::: Selected passage

Note that self-levelling lights are compulsory on Xenon bulbs, but... this is for "normal" cars.
Our Phaetons are already self-levelling thanks to the air suspension, so having additional self-levelling lights serves no purposes on Phaetons... (but the system may be requested to be functional by law).
P.


----------



## PanEuropean (Nov 3, 2001)

*Re: Phaeton Xenon Headlight problem? (Zaphh)*


_Quote, originally posted by *Zaphh* »_Our Phaetons are already self-levelling thanks to the air suspension, so having additional self-levelling lights serves no purposes on Phaetons...

Hi Pierre:
I think that perhaps you misunderstand the relationship between the air suspension system and the headlight levelling system. A headlight levelling system is necessary (functionally essential) even if the vehicle also has a self-levelling suspension system. If the front end of the vehicle dips (for example, as a result of deceleration forces), the headlight levelling system will adjust the headlights up. Likewise, if the back end of the vehicle squats (perhaps due to going over a depression in the road whilst carrying a heavy load in the trunk), the headlight levelling system will aim the headlights down.
The vehicle self-levelling system normalizes the vehicle attitude over a longer period of time than the headlight levelling system. Also, the vehicle levelling system cannot maintain the vehicle level at all times (otherwise, who would need air shocks? Just bolt the carosserie onto the frame). 
The headlight levelling system becomes active when the relationship of the carosserie and the centerline of the axles departs from the calibrated norm.
Michael


----------



## madreg98 (Jun 1, 2009)

So if I lower the car to the ROW height do I have to readjust the calibrated norm of the headlights?
Dennis


----------



## Zaphh (Jul 5, 2008)

::::::
::: Records to process

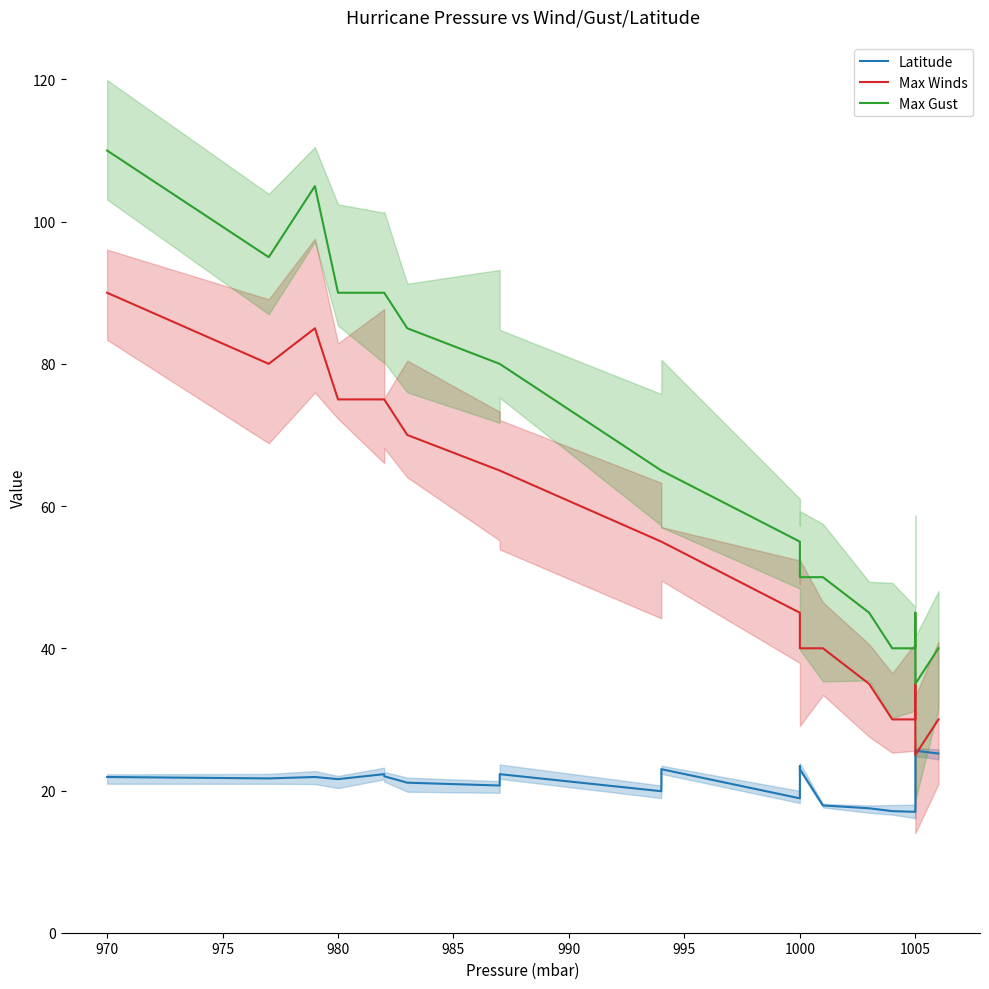

In Max Gust, how many points are lower than both neighbors (excluding endpoints)?

2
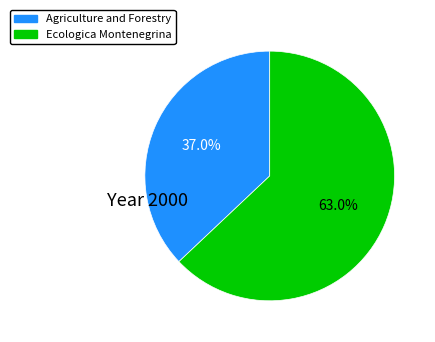

To the nearest percent, what portion does Ecologica Montenegrina represent?

63%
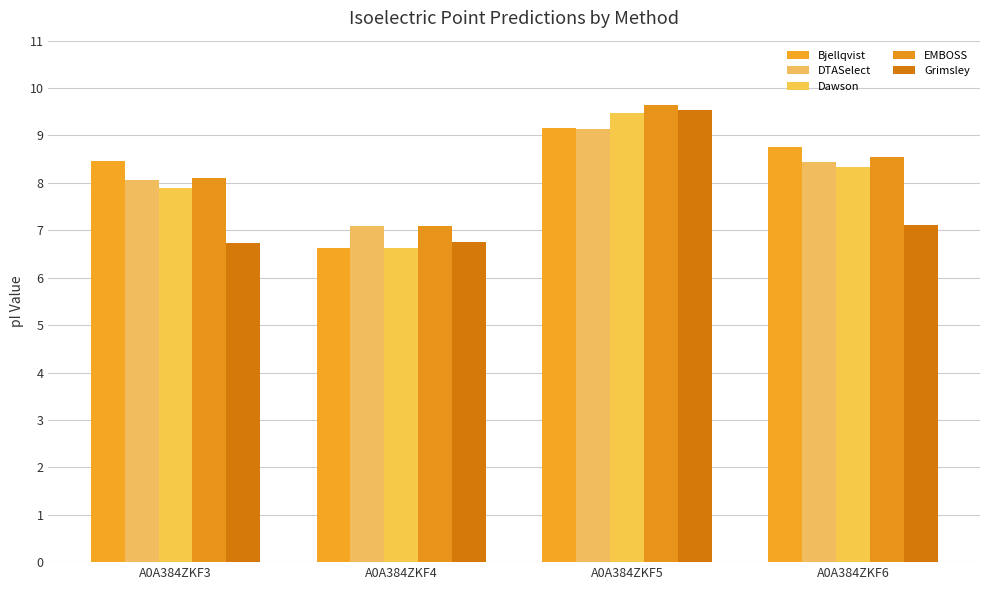

At which label does EMBOSS reach its peak?

A0A384ZKF5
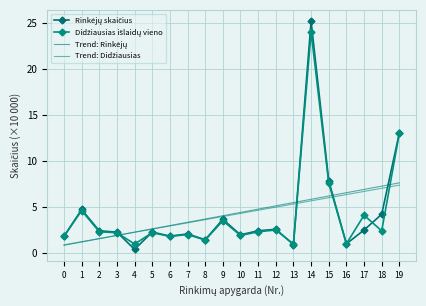

What is the smallest value displayed?

0.4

::::::

» **What you need to do**:
1. In the thread on Phaeton headlight levelling, what does the headlight levelling system do when the front end of the vehicle dips?
2. Rewrite the dataset rows, switching "smallest" to "lowest" and leaving everything else unchanged. Omit the pictures.

» **Answers by item**:
1. It adjusts the headlights up.

2.
In Max Gust, how many points are lower than both neighbors (excluding endpoints)?

2

To the nearest percent, what portion does Ecologica Montenegrina represent?

63%

At which label does EMBOSS reach its peak?

A0A384ZKF5

What is the lowest value displayed?

0.4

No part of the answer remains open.